Render the lines of the records from the line containing "order: Malvales" through the line containing "name author: Pursh", both inclusive, as a Markdown table. Use a column named Row for the row number and a column named Entry for the line, and omit any blank lines.

**** TASK MATERIAL

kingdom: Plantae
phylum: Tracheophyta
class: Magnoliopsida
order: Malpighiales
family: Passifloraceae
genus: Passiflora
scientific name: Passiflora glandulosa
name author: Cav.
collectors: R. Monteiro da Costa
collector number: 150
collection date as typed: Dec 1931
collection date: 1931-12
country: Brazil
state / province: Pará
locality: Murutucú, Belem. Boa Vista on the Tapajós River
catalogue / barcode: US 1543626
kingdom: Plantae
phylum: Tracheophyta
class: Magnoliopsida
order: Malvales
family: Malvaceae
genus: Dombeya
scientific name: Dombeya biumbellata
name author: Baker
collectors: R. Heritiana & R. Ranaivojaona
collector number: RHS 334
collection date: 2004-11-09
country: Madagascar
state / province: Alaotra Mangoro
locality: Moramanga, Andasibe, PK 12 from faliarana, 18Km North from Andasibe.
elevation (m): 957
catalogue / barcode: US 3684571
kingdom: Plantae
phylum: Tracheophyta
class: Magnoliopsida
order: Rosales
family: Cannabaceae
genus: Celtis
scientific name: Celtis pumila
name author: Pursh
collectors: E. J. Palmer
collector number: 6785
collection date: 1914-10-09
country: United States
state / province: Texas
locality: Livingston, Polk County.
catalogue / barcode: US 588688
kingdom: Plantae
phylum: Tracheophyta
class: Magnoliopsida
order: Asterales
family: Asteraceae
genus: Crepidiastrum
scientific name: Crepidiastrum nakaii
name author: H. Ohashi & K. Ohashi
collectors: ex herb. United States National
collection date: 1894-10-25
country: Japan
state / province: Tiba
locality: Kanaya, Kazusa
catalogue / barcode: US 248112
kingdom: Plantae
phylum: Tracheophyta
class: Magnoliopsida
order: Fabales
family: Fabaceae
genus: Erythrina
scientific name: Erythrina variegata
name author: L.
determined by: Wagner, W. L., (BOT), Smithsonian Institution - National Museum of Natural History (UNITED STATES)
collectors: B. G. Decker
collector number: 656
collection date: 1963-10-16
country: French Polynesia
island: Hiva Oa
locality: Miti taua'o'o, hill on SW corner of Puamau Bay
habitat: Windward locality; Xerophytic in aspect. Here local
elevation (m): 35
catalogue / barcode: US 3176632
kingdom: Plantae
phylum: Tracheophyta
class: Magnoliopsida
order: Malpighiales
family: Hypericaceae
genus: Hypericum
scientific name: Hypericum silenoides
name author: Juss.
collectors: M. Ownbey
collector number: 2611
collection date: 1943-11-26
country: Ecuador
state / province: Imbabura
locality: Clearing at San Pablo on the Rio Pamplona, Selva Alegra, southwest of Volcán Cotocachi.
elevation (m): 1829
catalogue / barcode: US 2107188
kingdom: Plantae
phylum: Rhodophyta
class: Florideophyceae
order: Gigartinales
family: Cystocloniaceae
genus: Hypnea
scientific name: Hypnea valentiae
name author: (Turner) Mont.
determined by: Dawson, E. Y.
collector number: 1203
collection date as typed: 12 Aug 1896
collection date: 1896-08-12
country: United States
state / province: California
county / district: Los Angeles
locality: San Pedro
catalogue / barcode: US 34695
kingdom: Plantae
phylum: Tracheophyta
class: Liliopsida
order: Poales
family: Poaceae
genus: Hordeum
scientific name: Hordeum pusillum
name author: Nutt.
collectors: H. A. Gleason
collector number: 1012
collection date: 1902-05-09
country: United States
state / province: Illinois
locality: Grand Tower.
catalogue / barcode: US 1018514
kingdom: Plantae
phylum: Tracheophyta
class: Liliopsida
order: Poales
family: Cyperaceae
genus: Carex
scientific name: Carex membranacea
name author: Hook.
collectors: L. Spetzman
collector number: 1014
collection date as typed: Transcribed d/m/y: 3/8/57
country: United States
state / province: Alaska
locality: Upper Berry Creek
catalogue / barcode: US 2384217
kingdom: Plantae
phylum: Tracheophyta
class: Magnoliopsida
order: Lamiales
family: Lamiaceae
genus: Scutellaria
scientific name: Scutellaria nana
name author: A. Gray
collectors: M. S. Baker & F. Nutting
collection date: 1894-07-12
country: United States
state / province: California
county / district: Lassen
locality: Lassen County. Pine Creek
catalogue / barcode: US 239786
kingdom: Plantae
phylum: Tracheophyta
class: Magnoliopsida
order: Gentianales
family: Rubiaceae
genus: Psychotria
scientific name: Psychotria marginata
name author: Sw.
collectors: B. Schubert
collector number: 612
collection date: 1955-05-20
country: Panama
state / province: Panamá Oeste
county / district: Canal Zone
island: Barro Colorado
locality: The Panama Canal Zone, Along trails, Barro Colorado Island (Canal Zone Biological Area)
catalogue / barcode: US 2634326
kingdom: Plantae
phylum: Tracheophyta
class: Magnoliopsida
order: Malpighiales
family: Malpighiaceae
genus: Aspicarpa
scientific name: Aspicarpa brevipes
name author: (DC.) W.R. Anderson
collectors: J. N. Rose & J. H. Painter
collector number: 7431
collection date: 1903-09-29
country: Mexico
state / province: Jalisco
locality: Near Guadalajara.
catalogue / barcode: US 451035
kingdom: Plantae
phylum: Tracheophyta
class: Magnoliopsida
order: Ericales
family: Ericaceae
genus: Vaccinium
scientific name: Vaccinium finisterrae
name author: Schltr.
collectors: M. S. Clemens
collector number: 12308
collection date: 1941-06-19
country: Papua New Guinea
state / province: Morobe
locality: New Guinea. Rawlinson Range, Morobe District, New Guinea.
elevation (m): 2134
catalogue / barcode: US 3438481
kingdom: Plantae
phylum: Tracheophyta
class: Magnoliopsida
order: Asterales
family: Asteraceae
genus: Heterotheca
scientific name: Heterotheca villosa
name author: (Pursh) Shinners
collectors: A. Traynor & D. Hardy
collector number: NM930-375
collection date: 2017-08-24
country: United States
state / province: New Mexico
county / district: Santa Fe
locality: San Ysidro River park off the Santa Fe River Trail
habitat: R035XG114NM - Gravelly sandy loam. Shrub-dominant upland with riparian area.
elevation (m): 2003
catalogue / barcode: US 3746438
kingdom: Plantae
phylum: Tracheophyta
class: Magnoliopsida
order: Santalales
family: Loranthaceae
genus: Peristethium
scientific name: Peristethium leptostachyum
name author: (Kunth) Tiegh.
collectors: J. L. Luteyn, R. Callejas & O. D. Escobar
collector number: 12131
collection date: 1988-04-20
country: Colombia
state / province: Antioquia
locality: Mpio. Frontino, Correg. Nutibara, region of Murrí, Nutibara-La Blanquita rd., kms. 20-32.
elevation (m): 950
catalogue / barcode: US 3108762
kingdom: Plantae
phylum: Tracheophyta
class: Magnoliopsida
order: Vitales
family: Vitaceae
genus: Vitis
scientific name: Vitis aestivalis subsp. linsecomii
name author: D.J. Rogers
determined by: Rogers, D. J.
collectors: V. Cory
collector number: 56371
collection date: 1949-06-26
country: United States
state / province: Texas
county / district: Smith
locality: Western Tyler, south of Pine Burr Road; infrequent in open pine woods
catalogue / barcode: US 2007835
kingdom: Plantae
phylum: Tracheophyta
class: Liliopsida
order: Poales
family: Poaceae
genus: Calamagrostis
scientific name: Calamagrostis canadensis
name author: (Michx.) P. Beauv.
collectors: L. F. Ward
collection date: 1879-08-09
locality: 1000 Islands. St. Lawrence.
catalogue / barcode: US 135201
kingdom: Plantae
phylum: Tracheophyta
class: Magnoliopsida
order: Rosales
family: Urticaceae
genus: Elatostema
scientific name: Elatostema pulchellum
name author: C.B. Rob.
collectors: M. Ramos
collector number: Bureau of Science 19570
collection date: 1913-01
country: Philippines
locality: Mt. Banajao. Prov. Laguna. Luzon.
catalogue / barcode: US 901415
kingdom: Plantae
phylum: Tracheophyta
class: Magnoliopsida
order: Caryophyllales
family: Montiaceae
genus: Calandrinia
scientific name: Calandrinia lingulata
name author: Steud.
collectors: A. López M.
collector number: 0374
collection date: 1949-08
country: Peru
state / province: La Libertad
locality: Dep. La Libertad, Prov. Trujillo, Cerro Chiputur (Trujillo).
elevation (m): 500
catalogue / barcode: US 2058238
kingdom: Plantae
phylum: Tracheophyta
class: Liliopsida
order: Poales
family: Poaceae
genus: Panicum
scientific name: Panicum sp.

********

ANSWER IN FULL>
| Row | Entry |
|---|---|
| 1 | order: Malvales |
| 2 | family: Malvaceae |
| 3 | genus: Dombeya |
| 4 | scientific name: Dombeya biumbellata |
| 5 | name author: Baker |
| 6 | collectors: R. Heritiana & R. Ranaivojaona |
| 7 | collector number: RHS 334 |
| 8 | collection date: 2004-11-09 |
| 9 | country: Madagascar |
| 10 | state / province: Alaotra Mangoro |
| 11 | locality: Moramanga, Andasibe, PK 12 from faliarana, 18Km North from Andasibe. |
| 12 | elevation (m): 957 |
| 13 | catalogue / barcode: US 3684571 |
| 14 | kingdom: Plantae |
| 15 | phylum: Tracheophyta |
| 16 | class: Magnoliopsida |
| 17 | order: Rosales |
| 18 | family: Cannabaceae |
| 19 | genus: Celtis |
| 20 | scientific name: Celtis pumila |
| 21 | name author: Pursh |